4.2. Broadsense Heritability

Phenotypic variance per plot in multi-trials can be written as ${\sigma }_P^2$ = ${\sigma }_G^2$ + ${\sigma }_{GE}^2$ + ${\sigma }_{\epsilon }^2$, where ${\sigma }_G^2$ is the genetic variance, ${\sigma }_{GE}^2$ is the variance for genotype-environment interaction, and ${\sigma }_{\epsilon }^2$ is the residual variation. Broad sense heritability in on an individual plot basis was calculated with the formula H² $=\frac{{\sigma }_G^2}{{\sigma }_G^2+{\sigma }_{GE}^2+{\sigma }_{\epsilon }^2}$.

4.3. DNA Extractions

Young leaf tissues of 1 plant per parent and RILs were sampled in 2016, stored at −80 °C, and used for DNA extraction. The genomic DNA from each genotype was extracted using the cetyltrimethylammonium ammonium bromide (CTAB) method.

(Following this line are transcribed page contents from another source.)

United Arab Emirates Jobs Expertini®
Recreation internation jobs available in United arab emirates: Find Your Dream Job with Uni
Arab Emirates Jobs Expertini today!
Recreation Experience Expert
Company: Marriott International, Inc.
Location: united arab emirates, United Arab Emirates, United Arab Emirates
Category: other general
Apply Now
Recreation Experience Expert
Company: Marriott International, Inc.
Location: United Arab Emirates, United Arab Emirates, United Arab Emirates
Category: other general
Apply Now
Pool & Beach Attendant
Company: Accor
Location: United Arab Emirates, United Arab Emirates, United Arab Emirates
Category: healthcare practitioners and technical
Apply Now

4.4. SLAF Library Construction and High-Throughput Sequencing

In this project, we used the wheat reference genome version IWGSC1.0 downloaded from ftp://ftp.ensemblgenomes.org/pub/plants/release-30/fasta/triticum_aestivum/dna/. SLAF-seq was used to genotype the 200 RILs and parents using the procedure designed by Sun et al. [14], with minor modifications. DNA was digested into 464–484 bp fragments using restriction enzyme RsaI. The digested fragments were modified by adding nucleotide A and Dual-index sequencing adapters were ligated to the A-tailed DNA, which was amplified and purified to the target fragments. The purified fragments were sequenced on an Illumina HiSeq^TM platform.

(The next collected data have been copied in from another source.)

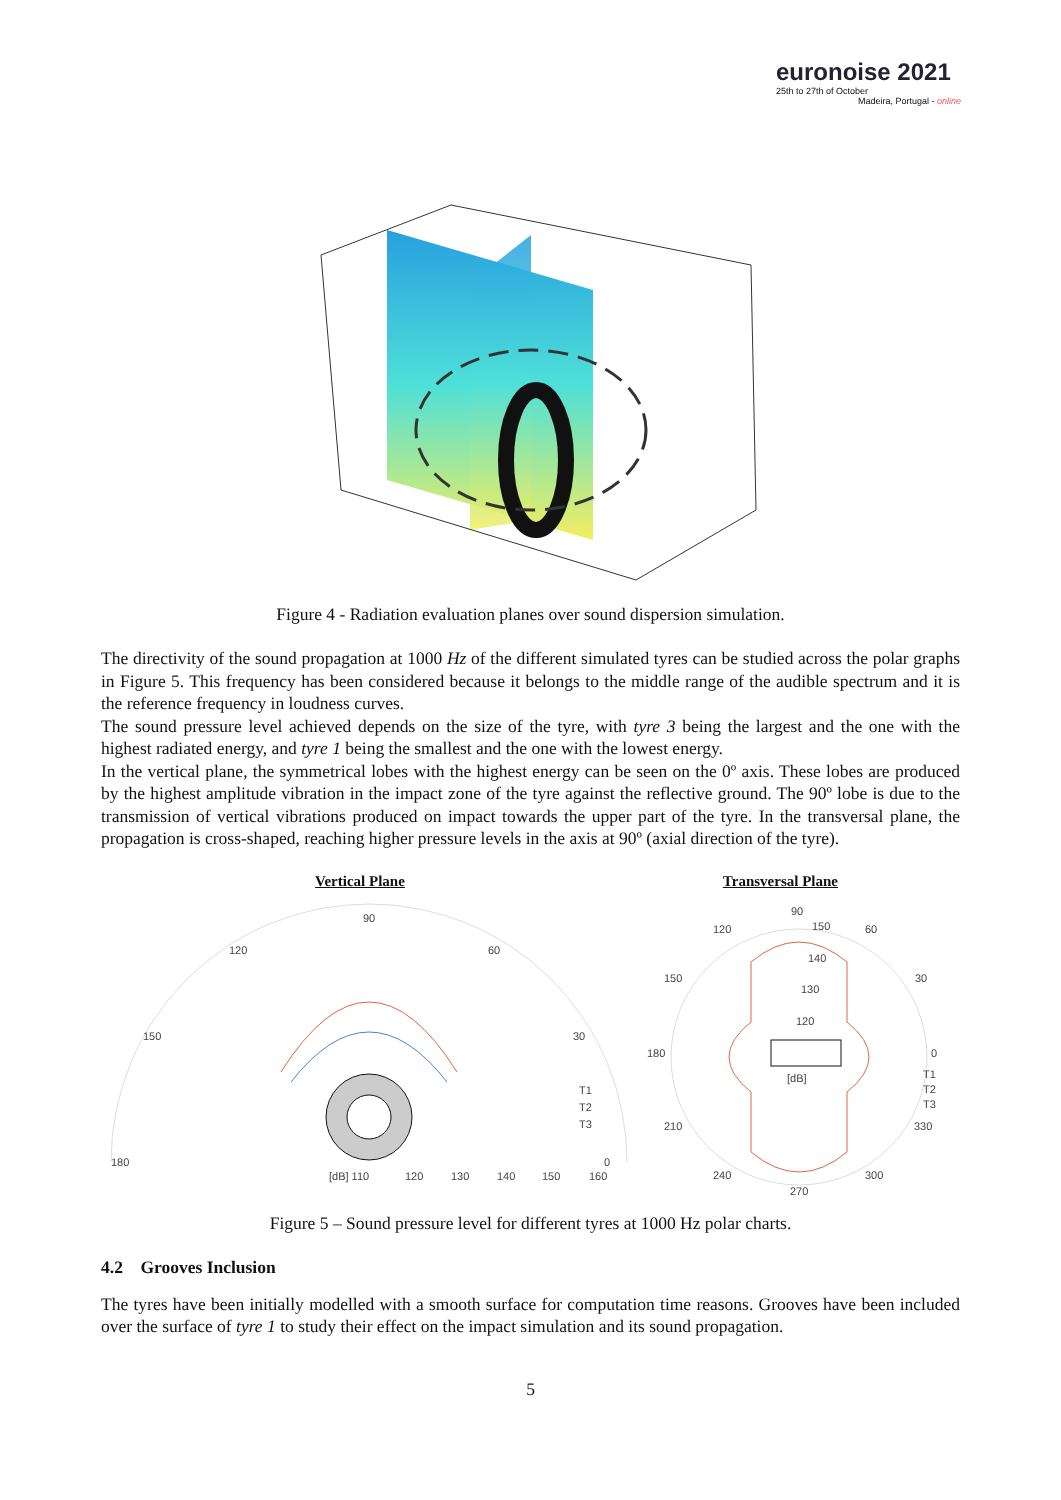euronoise 2021
25th to 27th of October
Madeira, Portugal - online
Figure 4 - Radiation evaluation planes over sound dispersion simulation.
The directivity of the sound propagation at 1000 Hz of the different simulated tyres can be studied across the polar graphs in Figure 5. This frequency has been considered because it belongs to the middle range of the audible spectrum and it is the reference frequency in loudness curves.
The sound pressure level achieved depends on the size of the tyre, with tyre 3 being the largest and the one with the highest radiated energy, and tyre 1 being the smallest and the one with the lowest energy.
In the vertical plane, the symmetrical lobes with the highest energy can be seen on the 0º axis. These lobes are produced by the highest amplitude vibration in the impact zone of the tyre against the reflective ground. The 90º lobe is due to the transmission of vertical vibrations produced on impact towards the upper part of the tyre. In the transversal plane, the propagation is cross-shaped, reaching higher pressure levels in the axis at 90º (axial direction of the tyre).
Vertical Plane Transversal Plane
90
120
60
150
30
180
0
[dB] 110
120
130
140
150
160
T1
T2
T3
90
150
120
60
150
30
180
0
140
130
120
[dB]
210
330
240
300
270
T1
T2
T3
Figure 5 – Sound pressure level for different tyres at 1000 Hz polar charts.
4.2 Grooves Inclusion
The tyres have been initially modelled with a smooth surface for computation time reasons. Grooves have been included over the surface of tyre 1 to study their effect on the impact simulation and its sound propagation.
5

4.5. Analysis of SLAF-Seq Data and Genetic Map Construction

SLAF marker identification and genotyping were performed following Sun et al. [14]. SNP loci in each SLAF locus were detected using the genome analysis toolkit (GATK) software. A genetic map was constructed for filtered markers using HighMap software and referring to the procedure detailed by Zhang et al. [51]. Spearman coefficients were used to analyze the consistency between the genetic and physical maps.

4.6. QTL Analysis

QTL IciMapping V4.0 [52,53] was used to identify QTLs by ICIM. A LOD score of 3.0 was used as a threshold for the declaration of linkage and the Kosambi mapping function was used to convert recombination frequencies into map distances. If a QTL was detected in a single environment, it was discarded. A positive additive effect indicated that the favorable allele was from the CH55 parent, whereas a negative additive effect indicated that the favorable allele was from CH42.

4.7. FISH Analysis

Root-tip metaphase chromosomes of wheat cultivars CH42 and CH55 were prepared, as described by Han et al. [54]. The probes Oligo-pSc119.2-1 and Oligo-pTa535-1 were used to detect structural variations in this study [19]. The Oligo-pSc119.2-1 was 5′-end-labeled with 6-carboxyfluorescein (6-FAM, green) and the Oligo-pTa535-1 was 5′-end-labeled with 6-carboxytetramethylrhodamine (TAMRA, red). The detailed process of FISH was performed following Tang et al. [19].

5. Conclusions

This study constructed a high-density genetic map and identified three QTLs for stripe rust resistance using the CH42/CH55 RILs via SLAF-seq technology. The genetic map of 21 linkage groups was 2828.51 cM, with an average marker interval of 0.42 cM. Qyr.saas-7B was derived from CH42, whereas Qyr.saas-1B and Qyr.saas-2A were from CH55. Qyr.saas-2A was likely to be a new stripe rust resistance locus. A significant additive effect was observed when all three QTL were combined. The combined resistance genes could be of value in breeding wheat for stripe rust resistance.